Somit ist erstmals gerichtlich geklärt, dass nur der DFB und seine Lizenznehmer das Recht haben, das bekannte Trikotdesign zu verwenden – unabhängig von dem eingesetzten Logo. Darüber hinaus ist Real dem DFB gegenüber zum Schadenersatz verpflichtet.

Markenrechtlich ist der Streit damit allerdings noch nicht vom Tisch. Der DFB ist Inhaber einer deutschen Wort-Bild-Marke sowie einer europäischen Marke, geschützt unter anderem für Fußmatten und Kleidung. Real hatte aber vor den Markenämtern im Jahr 2014 seinerseits die Löschung der eingetragenen Marken beantragt. Begründung: Das DFB-Logo sei eine heraldische Nachahmung des Bundesadlers.

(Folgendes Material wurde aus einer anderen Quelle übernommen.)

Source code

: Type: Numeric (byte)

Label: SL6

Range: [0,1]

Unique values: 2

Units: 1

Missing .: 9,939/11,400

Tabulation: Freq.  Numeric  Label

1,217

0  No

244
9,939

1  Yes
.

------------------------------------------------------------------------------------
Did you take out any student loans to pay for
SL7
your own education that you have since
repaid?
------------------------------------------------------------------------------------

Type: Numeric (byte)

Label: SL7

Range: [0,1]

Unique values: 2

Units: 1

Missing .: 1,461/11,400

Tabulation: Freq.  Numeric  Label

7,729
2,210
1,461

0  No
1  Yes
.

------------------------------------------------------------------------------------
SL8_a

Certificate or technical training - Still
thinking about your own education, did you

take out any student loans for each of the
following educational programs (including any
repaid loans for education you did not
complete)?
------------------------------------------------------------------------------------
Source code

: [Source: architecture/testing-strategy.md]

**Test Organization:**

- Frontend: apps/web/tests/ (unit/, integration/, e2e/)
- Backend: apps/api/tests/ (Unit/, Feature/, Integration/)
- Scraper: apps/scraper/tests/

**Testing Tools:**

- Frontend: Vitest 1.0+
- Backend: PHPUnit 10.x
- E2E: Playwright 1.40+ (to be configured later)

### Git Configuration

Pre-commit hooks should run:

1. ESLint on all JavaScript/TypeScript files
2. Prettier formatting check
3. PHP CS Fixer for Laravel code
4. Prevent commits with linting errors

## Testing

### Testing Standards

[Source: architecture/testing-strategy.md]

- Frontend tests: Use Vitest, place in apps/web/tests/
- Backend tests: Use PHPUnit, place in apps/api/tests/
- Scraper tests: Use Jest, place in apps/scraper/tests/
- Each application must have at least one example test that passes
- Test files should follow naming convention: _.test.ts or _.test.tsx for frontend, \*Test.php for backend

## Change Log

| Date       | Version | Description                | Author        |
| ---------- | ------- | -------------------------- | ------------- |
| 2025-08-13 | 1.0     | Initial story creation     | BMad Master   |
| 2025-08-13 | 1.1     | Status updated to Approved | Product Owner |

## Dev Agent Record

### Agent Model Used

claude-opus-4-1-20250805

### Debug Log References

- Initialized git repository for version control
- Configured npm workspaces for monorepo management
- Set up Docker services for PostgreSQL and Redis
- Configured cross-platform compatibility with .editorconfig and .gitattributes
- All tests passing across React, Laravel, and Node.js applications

Laut Markengesetz dürfen Staatswappen und -flaggen sowie staatliche Hoheitszeichen nicht als Marke geschützt werden.

Das Deutsche Patent- und Markenamt (DPMA) hatte den Löschungsantrag von Real bereits im Oktober 2015 zurückgewiesen. Da die Metro-Tochter gegen die Entscheidung des DPMA Beschwerde beim Bundespatentgericht eingereicht hat, ist dieser Fall dort noch anhängig. Bis zu einer Entscheidung über die Löschungsanträge hat das OLG München den Rechtsstreit im Übrigen ausgesetzt.

Vertreter DFB
Klaka (München): Oliver Rauscher (vor dem EUIPO und dem BPatG)
Beiten Burkhardt (München): Dr. Holger Weimann (vor dem OLG München)

Vertreter Real
Siebeke Lange Wilbert (Düsseldorf): Prof. Dr. Paul Lange – aus dem Markt bekannt

Oberlandesgericht München, 6. Zivilsenat
Konrad Retzer (Vorsitzender Richter)

Hintergrund: In Amtsverfahren vertraut der DFB schon länger auf die Münchner IP-Boutique Klaka. Die Kanzlei meldet auch die Marken für den DFB an, darunter die streitigen Marken.

Die Mandatsbeziehung zwischen Beiten Burkhardt und dem DFB besteht ebenfalls seit Jahren. Im vorliegenden Rechtsstreit vertritt Partner Weimann den Verband von Beginn an, unter anderem auch vor dem LG München im Zusammenhang mit einer einstweiligen Verfügung. Auch Siebeke-Partner Lange war in der Vorinstanz schon für Real tätig.